Axle is seeking a Computational Scientist to develop and apply advanced AI/ML approaches to integrate multi-omics datasets for comprehensive organoid characterization and quality assessment, aiming to create computational frameworks for assessing organoid fidelity, predicting functional outcomes, and identifying optimal culture conditions.
Requirements
- demonstrated experience applying AI/ML methods to biological systems.
- Strong programming skills in Python and R are required, along with experience with machine learning frameworks and statistical analysis packages.
- Knowledge of multi-omics data integration techniques and experience with biological pathway analysis are necessary.
- Familiarity with cloud computing platforms and high-performance computing environments is required.

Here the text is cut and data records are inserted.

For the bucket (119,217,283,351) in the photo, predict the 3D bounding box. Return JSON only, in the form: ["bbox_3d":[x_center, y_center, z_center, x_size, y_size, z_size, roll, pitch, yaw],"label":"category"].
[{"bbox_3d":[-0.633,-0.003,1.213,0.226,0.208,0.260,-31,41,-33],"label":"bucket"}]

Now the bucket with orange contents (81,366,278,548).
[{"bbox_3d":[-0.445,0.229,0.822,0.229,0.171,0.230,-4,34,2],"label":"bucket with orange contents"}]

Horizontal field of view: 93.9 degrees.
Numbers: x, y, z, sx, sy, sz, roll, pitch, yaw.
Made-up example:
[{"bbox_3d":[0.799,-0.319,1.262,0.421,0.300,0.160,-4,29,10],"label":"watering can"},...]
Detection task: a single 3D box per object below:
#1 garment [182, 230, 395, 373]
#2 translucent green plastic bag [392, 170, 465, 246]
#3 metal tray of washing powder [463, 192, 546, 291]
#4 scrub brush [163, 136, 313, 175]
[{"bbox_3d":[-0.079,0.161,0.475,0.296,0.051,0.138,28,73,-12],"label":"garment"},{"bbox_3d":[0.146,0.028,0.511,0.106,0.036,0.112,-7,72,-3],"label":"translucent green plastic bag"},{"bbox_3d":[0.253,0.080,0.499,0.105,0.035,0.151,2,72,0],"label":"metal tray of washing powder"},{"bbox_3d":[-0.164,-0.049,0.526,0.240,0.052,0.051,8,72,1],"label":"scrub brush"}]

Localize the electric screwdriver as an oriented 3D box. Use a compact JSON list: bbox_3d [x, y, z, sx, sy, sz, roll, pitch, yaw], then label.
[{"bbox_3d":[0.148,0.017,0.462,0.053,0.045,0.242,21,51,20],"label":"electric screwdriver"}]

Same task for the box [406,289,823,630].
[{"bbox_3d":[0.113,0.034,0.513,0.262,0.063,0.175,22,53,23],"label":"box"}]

- Experience with deep learning approaches for biological data, knowledge of systems biology principles, and familiarity with network analysis methods will be considered valuable assets.
Responsibilities
- design and implement machine learning algorithms that integrate diverse omics datasets including genomics, transcriptomics, proteomics, and metabolomics data to create comprehensive organoid characterization profiles.
- develop predictive models that assess organoid quality and functionality based on molecular signatures and identify biomarkers that correlate with successful organoid development.
- creating computational tools for comparing organoid characteristics across different protocols and laboratories to support standardization efforts.
- Collaboration with experimental teams to validate computational predictions and translate findings into actionable protocol improvements will be essential.
Other
- PhD in computational biology, bioinformatics, computer science, or a related quantitative field
- Previous experience working with organoid datasets or tissue engineering applications is highly desirable.
- Experience with collaborative research projects and manuscript preparation is preferred.